07/20/2011 07:05 pm ET | Updated Sep 20, 2011

McCoppin Street To Be Transformed Into Beautiful Food Truck Haven (PHOTOS)

For a little over year, a shortcut on my daily commute led me to regularly travel down McCoppin Street. Hardly a day went by where I didn't bear witness to a drug deal or, at the very least, inadvertently take a deep breath full of that oh-so-fresh urine smell. It wasn't pretty, but it shaved a couple minutes off my trek between home and work so I didn't complain (much).

Now, the awkward cul-de-sack tucked under the intersection of Highway 101 and Market Street, is slated to become McCoppin Hub--a public plaza replete with green space and spots for a bevvy of food trucks, turning this oft-overlooked corner of San Francisco into the city's hippest new food court.


The Department of Public Works, together with neighborhood groups, commissioned Boor Bridges Architects to come up with a proposal to revamp the street. Streetsblog reports:

The design residents seem to favor would include a “meandering path” and triangular spaces with grass and planters to sit on. Two lanes of open grass would flank the park, providing space for activities like farmer’s markets and the food trucks that have been activating the space every Saturday since last fall…Other improvements will add greening, traffic calming, and bike lanes along the rest of McCoppin Street and the alleyways adjoining it.

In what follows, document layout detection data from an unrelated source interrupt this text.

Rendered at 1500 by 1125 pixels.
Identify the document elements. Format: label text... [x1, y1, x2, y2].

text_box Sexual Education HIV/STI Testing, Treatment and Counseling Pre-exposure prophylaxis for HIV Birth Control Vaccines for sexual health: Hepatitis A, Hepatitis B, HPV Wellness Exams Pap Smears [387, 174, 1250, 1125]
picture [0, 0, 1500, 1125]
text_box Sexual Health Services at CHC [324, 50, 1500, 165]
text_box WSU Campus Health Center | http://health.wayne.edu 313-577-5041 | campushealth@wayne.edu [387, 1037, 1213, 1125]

The renovation plan is part of the Department of Public Works' SoMa West Improvement Projects, which also include the creation of a skate park between Mission and Otis streets and a playground/dog park/basketball court complex between Valencia and Otis. These renovations have tentatively been in planning stages since 2005; however, the city only recently secured the funding needed to bring the projects off the page and into reality.

In recent months, a ring of food trucks feeding a gaggle of hungry customers has become a regular sight in the alley. The weekly food truck gathering Off the Grid used to hold all-day markets on McCoppin on Saturdays but scaled down to only offering lunch after parking trucks in one spot all day didn't prove economically viable.

After the severing of the Central Freeway and the creation of the beautiful-yet-problematic Octavia Boulevard, much of the traffic that used to go though Hayes Valley has since been diverted into neighborhood surrounding McCoppin.

In this marginal zone that lies roughly between 16th and Market streets and Valencia and Harrison streets -- especially in the untended parking lots underneath the freeways -- blight, crime, drug use and vagrancy have flourished simply because no one else wants to hang out breathing the fumes and listening to the roaring freeway beast.

Right now, it's a throwaway neighborhood surrounded by areas that encourage walking, bicycling and using public transportation.

The article depicts many in the McCoppin area as jealous of all the attention lavished on Hayes Valley in the years since the freeway's destruction. "We got screwed," said one resident. "They're Oz, and we're Kansas."

Check out this slideshow of pictures Streetsblog assembled showing McCoppin Street's past, present and future.

Previous projects by the architecture firm responsible for the plan include the nearby Four Barrel Coffee, its attendant parklet, and the Sierra Igloo at Glacier Point in Yosemite.

With this new effort, the McCoppin area may be due for a revival worthy of its trendy neighbor to the north.

Construction projects in the area are expected to begin this fall with construction on the McCoppin Hub slated for sometime next summer.